-- Уберите нож, -- говорю я. Он закрывает нож.
-- Ей-богу, -- говорит папа. -- Ей-богу.
-- Джул, скажи ему, что ты просто так, -- говорю я.
-- Я думал, он что-то сказал, -- отвечает Джул. -- Если городской, так думает...
-- Тихо, -- говорю я. -- Скажи ему, что ты просто так.
-- Я просто так сказал, -- повторяет Джул.
-- Ну то-то, -- говорит прохожий. -- Обзывать меня...
-- Думаете, он побоится обозвать? -- спрашиваю я.
Прохожий смотрит на меня.
-- Я так не сказал, -- отвечает он.
-- И не думай так, -- говорит Джул.
-- Замолчи, -- говорю я. -- Пошли. Папа, трогай.
Повозка тронулась. Прохожий стоит, провожая нас взглядом. Джул не оглядывается назад.
-- Джул бы его отлупил, -- говорит Вардаман.
Мы всходим на вершину холма, где уже начинается улица, бегают туда и сюда автомобили; мулы втаскивают повозку на улицу. Папа осаживает их. Улица протянулась прямо к площади, там перед судом стоит памятник. Мы снова влезаем в повозку -- все, кроме Джула, -- и лица прохожих поворачиваются к нам с уже знакомым выражением. Джул не лезет, хотя повозка тронулась.
-- Залезай, Джул, -- говорю я. -- Давай. Поехали отсюда.

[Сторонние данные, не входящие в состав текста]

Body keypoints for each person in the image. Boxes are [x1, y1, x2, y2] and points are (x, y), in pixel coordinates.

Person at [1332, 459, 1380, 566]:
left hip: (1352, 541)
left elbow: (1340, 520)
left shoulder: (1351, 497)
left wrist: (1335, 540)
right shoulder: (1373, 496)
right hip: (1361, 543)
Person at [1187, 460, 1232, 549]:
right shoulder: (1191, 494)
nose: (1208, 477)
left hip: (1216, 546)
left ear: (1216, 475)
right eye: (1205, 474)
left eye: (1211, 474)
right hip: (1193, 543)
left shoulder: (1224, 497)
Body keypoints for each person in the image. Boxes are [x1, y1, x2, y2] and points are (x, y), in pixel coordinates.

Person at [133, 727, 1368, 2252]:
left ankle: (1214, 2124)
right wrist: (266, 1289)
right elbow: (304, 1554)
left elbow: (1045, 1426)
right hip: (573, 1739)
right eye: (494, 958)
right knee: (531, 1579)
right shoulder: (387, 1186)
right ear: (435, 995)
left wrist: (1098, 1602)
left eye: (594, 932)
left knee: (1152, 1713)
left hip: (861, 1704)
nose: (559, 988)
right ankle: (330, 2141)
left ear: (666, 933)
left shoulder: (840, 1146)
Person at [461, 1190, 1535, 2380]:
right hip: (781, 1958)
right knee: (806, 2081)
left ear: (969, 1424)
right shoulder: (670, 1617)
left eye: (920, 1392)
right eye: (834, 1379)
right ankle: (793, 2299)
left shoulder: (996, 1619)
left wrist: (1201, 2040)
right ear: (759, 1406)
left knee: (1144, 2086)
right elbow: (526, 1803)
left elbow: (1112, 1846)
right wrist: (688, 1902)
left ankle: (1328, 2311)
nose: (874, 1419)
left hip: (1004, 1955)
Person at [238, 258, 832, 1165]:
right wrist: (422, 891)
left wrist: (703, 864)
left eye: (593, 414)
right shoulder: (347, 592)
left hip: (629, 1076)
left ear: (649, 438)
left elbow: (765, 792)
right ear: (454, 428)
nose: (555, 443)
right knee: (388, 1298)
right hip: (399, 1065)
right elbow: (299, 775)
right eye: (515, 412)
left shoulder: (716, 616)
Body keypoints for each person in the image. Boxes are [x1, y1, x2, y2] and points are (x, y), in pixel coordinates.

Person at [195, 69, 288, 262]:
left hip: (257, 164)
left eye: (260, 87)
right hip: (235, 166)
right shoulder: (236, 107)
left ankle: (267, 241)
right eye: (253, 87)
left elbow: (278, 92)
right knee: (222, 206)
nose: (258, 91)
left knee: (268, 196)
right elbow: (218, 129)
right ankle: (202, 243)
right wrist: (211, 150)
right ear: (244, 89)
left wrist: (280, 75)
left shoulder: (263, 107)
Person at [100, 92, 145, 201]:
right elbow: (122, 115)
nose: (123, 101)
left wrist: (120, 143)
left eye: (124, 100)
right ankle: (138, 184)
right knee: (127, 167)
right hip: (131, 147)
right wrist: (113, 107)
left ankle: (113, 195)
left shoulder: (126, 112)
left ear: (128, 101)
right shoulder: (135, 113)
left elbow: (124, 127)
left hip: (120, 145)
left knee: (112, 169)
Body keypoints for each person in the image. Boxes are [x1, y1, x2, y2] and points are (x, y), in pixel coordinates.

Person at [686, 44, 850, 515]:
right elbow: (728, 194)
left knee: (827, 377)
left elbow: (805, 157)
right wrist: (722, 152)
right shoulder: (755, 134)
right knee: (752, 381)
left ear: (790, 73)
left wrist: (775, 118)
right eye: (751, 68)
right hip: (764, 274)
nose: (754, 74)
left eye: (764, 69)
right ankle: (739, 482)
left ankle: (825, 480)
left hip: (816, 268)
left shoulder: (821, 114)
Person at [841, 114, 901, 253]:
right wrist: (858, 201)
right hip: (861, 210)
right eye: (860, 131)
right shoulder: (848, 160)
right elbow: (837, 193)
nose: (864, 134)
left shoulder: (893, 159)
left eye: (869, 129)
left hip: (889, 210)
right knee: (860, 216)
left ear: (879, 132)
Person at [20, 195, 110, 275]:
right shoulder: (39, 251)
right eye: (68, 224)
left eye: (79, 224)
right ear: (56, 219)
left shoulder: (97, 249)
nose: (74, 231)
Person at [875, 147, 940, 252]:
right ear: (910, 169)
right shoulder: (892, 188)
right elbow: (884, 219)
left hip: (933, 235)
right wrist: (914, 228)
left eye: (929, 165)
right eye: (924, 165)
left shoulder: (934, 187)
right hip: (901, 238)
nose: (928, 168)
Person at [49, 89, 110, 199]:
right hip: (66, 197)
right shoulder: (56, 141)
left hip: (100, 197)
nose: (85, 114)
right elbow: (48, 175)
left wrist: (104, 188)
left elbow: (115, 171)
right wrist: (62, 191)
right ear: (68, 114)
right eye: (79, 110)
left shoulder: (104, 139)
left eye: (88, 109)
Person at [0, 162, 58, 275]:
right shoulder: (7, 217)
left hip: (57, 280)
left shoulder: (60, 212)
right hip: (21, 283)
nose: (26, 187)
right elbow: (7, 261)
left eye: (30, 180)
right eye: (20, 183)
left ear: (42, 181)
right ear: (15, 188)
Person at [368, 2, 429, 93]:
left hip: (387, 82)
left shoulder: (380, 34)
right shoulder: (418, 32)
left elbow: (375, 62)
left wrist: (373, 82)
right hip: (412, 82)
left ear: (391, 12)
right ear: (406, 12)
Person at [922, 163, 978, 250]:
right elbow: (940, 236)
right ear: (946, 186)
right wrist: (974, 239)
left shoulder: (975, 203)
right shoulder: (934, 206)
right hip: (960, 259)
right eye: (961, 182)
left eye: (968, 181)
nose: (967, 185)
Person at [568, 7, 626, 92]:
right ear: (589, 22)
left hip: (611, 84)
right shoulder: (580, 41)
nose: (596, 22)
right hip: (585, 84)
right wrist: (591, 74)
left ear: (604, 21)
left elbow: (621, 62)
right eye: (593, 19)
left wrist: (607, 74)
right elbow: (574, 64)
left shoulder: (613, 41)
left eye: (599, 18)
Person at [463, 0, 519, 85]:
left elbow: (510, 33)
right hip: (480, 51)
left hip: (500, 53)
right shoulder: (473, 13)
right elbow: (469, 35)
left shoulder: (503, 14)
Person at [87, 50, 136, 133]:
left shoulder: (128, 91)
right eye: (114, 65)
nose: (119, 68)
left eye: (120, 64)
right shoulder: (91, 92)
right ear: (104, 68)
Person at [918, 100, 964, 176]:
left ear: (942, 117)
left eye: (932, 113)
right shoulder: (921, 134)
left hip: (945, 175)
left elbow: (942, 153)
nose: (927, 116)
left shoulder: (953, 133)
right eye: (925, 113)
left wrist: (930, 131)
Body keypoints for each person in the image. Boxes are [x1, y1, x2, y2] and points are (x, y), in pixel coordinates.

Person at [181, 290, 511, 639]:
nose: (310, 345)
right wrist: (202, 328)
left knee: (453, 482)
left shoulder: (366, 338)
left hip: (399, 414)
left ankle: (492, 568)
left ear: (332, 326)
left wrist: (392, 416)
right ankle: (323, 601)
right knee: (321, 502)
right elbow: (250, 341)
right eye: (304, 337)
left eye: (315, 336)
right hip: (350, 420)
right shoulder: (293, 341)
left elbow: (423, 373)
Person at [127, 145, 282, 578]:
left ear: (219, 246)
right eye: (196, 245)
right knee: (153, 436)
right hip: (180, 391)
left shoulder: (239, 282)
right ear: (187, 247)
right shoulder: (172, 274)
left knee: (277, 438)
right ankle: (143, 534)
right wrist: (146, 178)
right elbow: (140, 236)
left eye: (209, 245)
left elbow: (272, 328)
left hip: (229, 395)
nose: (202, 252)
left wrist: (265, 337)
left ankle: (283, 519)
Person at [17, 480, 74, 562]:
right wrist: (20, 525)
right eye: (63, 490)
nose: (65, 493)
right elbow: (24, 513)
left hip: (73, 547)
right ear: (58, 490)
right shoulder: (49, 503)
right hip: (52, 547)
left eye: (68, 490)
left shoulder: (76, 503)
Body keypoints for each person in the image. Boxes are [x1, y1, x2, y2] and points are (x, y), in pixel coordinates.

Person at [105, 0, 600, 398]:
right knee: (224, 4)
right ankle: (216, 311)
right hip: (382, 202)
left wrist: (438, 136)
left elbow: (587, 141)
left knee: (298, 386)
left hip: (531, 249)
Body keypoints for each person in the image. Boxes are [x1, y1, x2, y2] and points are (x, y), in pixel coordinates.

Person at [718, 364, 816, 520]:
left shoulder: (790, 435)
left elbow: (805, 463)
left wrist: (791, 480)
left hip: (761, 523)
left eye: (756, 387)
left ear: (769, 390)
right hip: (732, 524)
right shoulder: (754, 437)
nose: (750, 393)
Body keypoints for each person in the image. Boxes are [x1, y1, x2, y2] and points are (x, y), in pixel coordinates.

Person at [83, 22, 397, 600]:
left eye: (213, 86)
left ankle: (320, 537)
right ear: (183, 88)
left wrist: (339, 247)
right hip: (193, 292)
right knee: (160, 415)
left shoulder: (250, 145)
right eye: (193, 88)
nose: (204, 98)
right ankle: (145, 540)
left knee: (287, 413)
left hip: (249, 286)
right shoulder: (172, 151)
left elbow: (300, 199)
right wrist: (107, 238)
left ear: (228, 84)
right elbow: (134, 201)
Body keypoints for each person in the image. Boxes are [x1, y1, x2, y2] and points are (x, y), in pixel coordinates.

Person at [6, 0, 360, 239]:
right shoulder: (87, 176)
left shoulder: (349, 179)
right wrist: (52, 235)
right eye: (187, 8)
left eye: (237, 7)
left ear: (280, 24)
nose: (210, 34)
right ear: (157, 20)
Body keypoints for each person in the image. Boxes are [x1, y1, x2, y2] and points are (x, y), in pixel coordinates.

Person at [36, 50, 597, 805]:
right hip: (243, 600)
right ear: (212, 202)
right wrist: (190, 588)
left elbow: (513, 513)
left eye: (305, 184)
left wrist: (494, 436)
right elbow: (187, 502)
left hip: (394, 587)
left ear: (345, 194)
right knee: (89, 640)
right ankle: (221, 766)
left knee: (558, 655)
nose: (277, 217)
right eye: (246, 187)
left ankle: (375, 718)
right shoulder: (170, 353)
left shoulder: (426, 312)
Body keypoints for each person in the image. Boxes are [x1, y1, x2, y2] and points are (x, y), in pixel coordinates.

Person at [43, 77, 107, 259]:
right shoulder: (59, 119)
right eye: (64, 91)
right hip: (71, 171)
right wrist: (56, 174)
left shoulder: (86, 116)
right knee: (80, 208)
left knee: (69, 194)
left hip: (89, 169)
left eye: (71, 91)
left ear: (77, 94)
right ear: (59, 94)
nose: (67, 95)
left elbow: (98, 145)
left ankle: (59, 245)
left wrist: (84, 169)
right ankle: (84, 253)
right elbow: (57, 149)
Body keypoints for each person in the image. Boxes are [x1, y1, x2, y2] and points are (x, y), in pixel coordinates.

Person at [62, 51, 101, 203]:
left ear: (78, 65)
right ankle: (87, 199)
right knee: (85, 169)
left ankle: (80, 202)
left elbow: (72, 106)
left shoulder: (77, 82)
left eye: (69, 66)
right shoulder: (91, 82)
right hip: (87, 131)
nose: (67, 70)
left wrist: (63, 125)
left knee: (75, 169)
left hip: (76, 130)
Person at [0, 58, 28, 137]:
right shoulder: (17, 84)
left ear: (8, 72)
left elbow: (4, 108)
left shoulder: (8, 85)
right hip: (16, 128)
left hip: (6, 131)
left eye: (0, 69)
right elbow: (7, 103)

Но он не лезет. Он ставит ногу на вращающуюся ступицу заднего колеса и, держась одной рукой за стойку, заносит в повозку другую ногу; ступица плавно вращается у него под подошвой, а он садится на корточки и смотрит прямо вперед, неподвижный, сухой, с деревянной спиной, словно вырезанный целиком из сухого дерева.
КЕШ
Ничего другого не оставалось. Либо отправить его в Джексон, либо Гиллеспи подаст на нас в суд -- он как-то дознался, что Дарл поджег сарай. Не знаю уж как, но дознался. Вардаман видел, как он поджег, но божится, что никому не сказал, кроме Дюи Дэлл, а она велела никому не рассказывать. Однако Гиллеспи дознался. Да и без этого рано или поздно сообразил бы. Еще ночью мог догадаться -- по тому, как вел себя Дарл.
И папа сказал:
-- Видно, больше нечего делать.
А Джул сказал:
-- Хочешь, сейчас его укоротим?
-- Укоротим?
-- Поймаем и свяжем, -- сказал Джул. -- Или будешь дожидаться, когда он повозку с мулами подожжет к чертям?
Но это было ни к чему.
-- Это ни к чему, -- сказал я. -- Похороним ее -- и тогда уж. -- Человеку сидеть под замком до конца дней -- пусть получит напоследок хоть какое удовольствие.
-- По-моему, он должен быть там с нами, -- говорит папа. Видит Бог, мне досталось испытание. Беда идет, другую ведет.
Я иногда задумываюсь, кто имеет право решать, нормальный человек или ненормальный. Иногда мне кажется, что нет между нами совсем нормального и совсем ненормального, и кто он есть -- мы договариваемся и решаем. Выходит, не то важно, что человек делает, а то, как большинство людей посмотрит на его дела.